# Texte fourni:
On avait été touché par Keeper, le premier long métrage de Guillaume Senez, qui abordait avec délicatesse les doutes d’un tout jeune homme en passe de devenir père. Dans NOS BATAILLES, la caméra du réalisateur se porte cette fois-ci sur Olivier / Romain Duris (Dans la brume), marié à Laura / Lucie Debay (La confession). Le réalisateur donne à voir une famille comme il y en a des milliers. Un couple qui travaille dur pour payer sa maison à crédit et élever ses enfants Rose et Eliott. Olivier n’est pas très présent à la maison. Très impliqué comme syndicaliste dans une grande entreprise de livraison, il se démène pour défendre ses collègues avec Claire / Laure Calamy (Ava) et tente de sauver leurs emplois précaires. Il est la courroie de transmission entre eux et la DRH. Une courroie un peu usée, puisqu’il ramène ses soucis chez lui et ne parvient pas à s’en délester.

Le réalisateur, rencontré au Festival International du Film de La Rochelle avec l’actrice Laetitia Dosch, n’avait « pas envie de faire un film sur la modernité du monde du travail d’aujourd’hui, mais plutôt sur les répercussions sur la famille et sur l’intime de ce capitalisme 2.0, de cette ubérisation de la société et de cette précarisation des emplois « .

# Extrait de données:
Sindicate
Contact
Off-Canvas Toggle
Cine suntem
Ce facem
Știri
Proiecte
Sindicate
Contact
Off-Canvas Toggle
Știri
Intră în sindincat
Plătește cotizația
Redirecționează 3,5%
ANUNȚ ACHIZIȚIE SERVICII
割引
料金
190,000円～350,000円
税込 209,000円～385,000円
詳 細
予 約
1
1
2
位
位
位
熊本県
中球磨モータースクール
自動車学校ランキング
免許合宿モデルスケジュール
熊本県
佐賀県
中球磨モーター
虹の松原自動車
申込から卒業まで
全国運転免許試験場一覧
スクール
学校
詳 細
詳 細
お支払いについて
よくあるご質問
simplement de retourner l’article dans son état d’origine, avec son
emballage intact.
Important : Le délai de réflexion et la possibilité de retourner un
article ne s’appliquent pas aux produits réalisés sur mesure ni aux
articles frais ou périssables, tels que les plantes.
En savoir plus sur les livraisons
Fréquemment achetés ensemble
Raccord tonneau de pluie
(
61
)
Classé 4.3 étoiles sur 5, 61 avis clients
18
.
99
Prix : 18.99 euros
* * *
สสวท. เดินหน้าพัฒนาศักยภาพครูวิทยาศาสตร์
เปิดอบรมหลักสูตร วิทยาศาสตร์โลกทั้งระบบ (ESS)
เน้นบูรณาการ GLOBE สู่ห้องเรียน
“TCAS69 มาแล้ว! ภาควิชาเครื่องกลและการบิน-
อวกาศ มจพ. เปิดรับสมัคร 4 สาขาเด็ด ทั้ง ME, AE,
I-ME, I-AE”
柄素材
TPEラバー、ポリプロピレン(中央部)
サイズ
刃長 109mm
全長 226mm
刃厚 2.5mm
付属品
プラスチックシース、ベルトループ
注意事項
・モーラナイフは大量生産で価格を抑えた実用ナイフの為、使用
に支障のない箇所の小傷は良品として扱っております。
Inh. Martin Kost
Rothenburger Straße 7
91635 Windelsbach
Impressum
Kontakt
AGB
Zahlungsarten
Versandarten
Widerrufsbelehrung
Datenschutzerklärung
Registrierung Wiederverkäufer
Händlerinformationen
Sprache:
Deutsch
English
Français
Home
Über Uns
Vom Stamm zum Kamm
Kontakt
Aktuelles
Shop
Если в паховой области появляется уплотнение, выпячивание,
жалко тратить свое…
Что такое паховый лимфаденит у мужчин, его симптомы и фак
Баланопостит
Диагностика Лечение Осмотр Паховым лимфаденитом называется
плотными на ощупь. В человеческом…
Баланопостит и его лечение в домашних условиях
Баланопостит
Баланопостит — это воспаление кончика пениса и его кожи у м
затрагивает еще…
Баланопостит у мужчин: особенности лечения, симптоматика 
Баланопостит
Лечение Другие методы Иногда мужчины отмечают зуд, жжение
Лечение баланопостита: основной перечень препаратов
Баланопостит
==
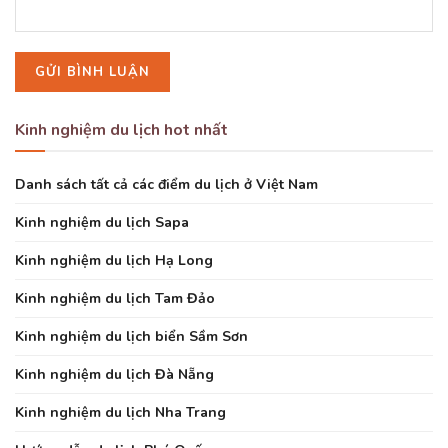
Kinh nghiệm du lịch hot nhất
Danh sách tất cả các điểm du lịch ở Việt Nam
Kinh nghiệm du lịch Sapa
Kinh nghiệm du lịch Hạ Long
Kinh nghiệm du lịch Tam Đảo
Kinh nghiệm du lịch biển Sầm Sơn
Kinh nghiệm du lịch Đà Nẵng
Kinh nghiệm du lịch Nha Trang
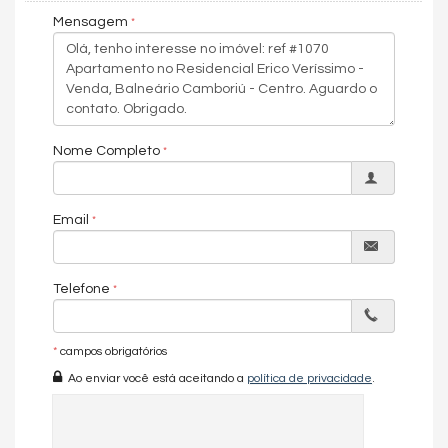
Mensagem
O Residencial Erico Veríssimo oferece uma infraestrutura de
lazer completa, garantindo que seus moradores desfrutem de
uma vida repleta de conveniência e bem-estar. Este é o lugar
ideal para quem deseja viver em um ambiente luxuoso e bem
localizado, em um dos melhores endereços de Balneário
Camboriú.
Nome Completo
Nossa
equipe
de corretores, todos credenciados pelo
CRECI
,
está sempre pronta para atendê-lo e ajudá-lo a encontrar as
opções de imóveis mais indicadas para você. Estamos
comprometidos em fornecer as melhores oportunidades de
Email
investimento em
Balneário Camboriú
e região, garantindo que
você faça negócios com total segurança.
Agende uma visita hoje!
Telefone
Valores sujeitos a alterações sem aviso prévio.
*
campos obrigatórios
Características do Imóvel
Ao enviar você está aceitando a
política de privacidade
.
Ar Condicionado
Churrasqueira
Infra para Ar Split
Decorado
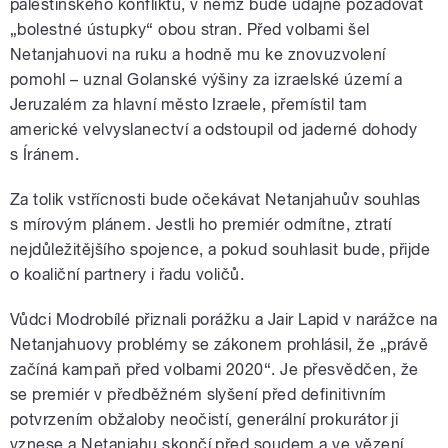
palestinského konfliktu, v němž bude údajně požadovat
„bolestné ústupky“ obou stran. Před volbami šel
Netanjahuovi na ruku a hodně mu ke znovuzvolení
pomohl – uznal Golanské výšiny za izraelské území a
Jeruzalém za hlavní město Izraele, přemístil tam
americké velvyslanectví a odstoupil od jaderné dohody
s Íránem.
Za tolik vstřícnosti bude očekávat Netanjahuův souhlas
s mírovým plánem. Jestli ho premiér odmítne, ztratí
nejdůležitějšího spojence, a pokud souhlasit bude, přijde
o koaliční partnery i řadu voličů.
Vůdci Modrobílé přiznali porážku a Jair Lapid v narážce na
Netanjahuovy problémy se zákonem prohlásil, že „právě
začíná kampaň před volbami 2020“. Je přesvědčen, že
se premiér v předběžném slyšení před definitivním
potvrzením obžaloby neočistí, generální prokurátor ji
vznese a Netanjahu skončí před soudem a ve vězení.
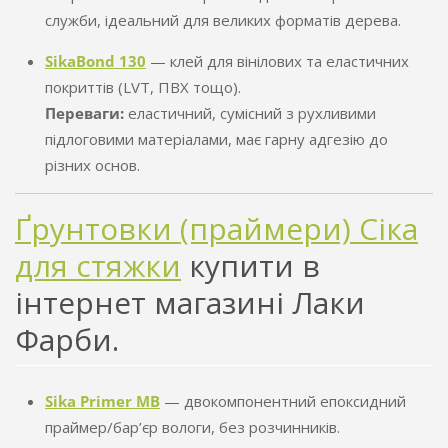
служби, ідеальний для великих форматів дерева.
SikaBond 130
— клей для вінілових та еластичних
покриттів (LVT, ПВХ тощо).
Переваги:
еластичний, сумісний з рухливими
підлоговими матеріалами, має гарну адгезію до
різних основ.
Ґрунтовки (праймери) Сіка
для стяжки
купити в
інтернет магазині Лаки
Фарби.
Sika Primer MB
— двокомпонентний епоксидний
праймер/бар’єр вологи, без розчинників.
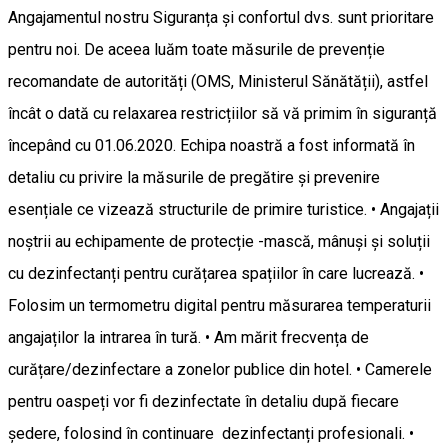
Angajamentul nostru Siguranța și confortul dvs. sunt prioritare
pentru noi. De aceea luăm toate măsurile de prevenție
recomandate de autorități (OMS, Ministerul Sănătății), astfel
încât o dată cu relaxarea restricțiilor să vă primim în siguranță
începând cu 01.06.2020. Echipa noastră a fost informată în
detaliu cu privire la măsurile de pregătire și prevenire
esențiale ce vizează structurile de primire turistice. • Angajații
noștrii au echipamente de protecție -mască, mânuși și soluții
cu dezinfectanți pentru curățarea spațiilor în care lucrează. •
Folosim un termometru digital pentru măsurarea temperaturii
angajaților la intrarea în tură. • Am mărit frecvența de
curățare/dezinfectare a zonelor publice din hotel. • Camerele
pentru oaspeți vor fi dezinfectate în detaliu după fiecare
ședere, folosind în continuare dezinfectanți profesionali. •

# Travail à faire:
1. Recopiez le passage du texte fourni situé entre « On avait été » et « à s’en délester. », bornes incluses.
2. Dites si chaque affirmation concorde avec le texte fourni : (a) Olivier est très présent à la maison ; (b) Olivier est syndicaliste dans une grande entreprise de livraison ; (c) le réalisateur voulait faire un film sur la modernité du monde du travail d’aujourd’hui. Répondez par oui ou par non, en citant mot pour mot les termes du texte qui tranchent.

# Corrigé des activités:
1.
On avait été touché par Keeper, le premier long métrage de Guillaume Senez, qui abordait avec délicatesse les doutes d’un tout jeune homme en passe de devenir père. Dans NOS BATAILLES, la caméra du réalisateur se porte cette fois-ci sur Olivier / Romain Duris (Dans la brume), marié à Laura / Lucie Debay (La confession). Le réalisateur donne à voir une famille comme il y en a des milliers. Un couple qui travaille dur pour payer sa maison à crédit et élever ses enfants Rose et Eliott. Olivier n’est pas très présent à la maison. Très impliqué comme syndicaliste dans une grande entreprise de livraison, il se démène pour défendre ses collègues avec Claire / Laure Calamy (Ava) et tente de sauver leurs emplois précaires. Il est la courroie de transmission entre eux et la DRH. Une courroie un peu usée, puisqu’il ramène ses soucis chez lui et ne parvient pas à s’en délester.

2.
(a) Non : « Olivier n’est pas très présent à la maison. »
(b) Oui : « Très impliqué comme syndicaliste dans une grande entreprise de livraison »
(c) Non : « pas envie de faire un film sur la modernité du monde du travail d’aujourd’hui »